The beef with brisket
I made a genuine effort to come up with an entire column of double entendres based on the concept of Super Bowl snacks and deflated balls, but the below news somehow seemed more pertinent.
Brisket crisis! One key to the popularity of Central Texas' beef-based barbecue joints has always been affordability. Frugal German and Czech butchers started the tradition of taking tough, cheaper cuts of beef like brisket and shoulder clod and cooking them low and slow for several hours until, voilà, they invented the working man's revered beef nirvana. Brisket affordability is unfortunately now a thing of the past, due to the nationwide popularity of Texas beef-based barbecue coupled with the persistent drought in cattle country. Remember food trend stories from the past couple of years featuring Texas pit masters as media darlings, while hard news reporters offered up sad stories of cattle ranchers selling off the herds they could no longer feed and water? The stories of last year's depleted cattle herds led to this year's alarming news about the rising cost of brisket and its impact on one of our favorite pastimes and culinary tourist attractions. Pit masters from Lexington to Austin to Llano are feeling the pinch, paying wholesale brisket prices that are just a shade under what the rest of us pay retail in butcher shops, and they're having to adjust menu prices. Third-generation barbecue man Wayne Mueller of Louie Mueller Barbecue in Taylor explains it like this: "The problem is deeper than skyrocketing prices, it's also supply availability, double jeopardy. Two years ago I was paying $1.88 per pound for brisket, last year it was $3.09, and today I'm paying $4.19. Since our yield is only 50% on cooked brisket and the price of the black pepper [in our rub] has doubled to $6.75 per pound, my net food cost for brisket is just over $9 per pound. If I held to the top end of a rough industry standard of a 33% food cost margin, I should be charging $27 per pound for brisket. But if I did that, my patrons would revolt, so I'm forced to live with a food-cost margin of 45 percent right now, selling brisket for $20 per pound. It's devastating."

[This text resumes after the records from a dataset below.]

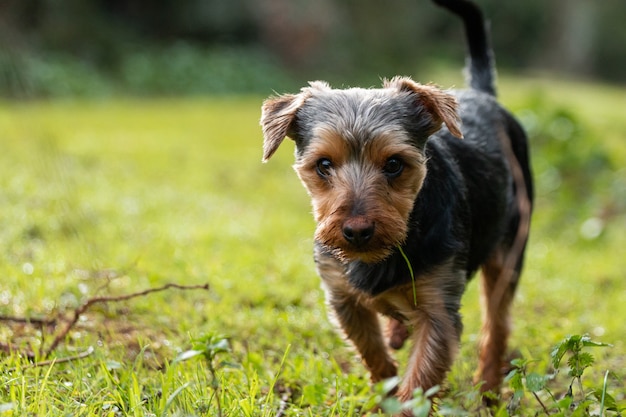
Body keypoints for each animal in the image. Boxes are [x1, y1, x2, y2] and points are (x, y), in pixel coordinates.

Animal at [258, 0, 532, 410]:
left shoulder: (439, 310)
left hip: (510, 247)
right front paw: (383, 390)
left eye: (394, 164)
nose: (357, 231)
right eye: (323, 164)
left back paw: (488, 391)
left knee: (496, 324)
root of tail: (483, 95)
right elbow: (374, 355)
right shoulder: (343, 298)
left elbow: (418, 383)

Mueller went on to add that agricultural economists from Texas A&M have told him the best-case scenario is that we can expect beef prices to remain inflated for another 36 months, unless another unanticipated situation has a negative impact on beef availability in that time frame. "Beef-centric barbecue could be headed for the same dining class as steak houses where consumer prices are concerned. What worries me is that the consumer will ultimately bear the brunt of these prices, and we could see the loss of some beef-centric barbecue houses closing as a result," a dismayed Mueller told us. While the potential loss of iconic Central Texas barbecue houses is cause for alarm for many, I'm betting there's a percentage of the population greeting this news with one thought – "How soon will I be able to just walk in off the street and eat at Franklin Barbecue?"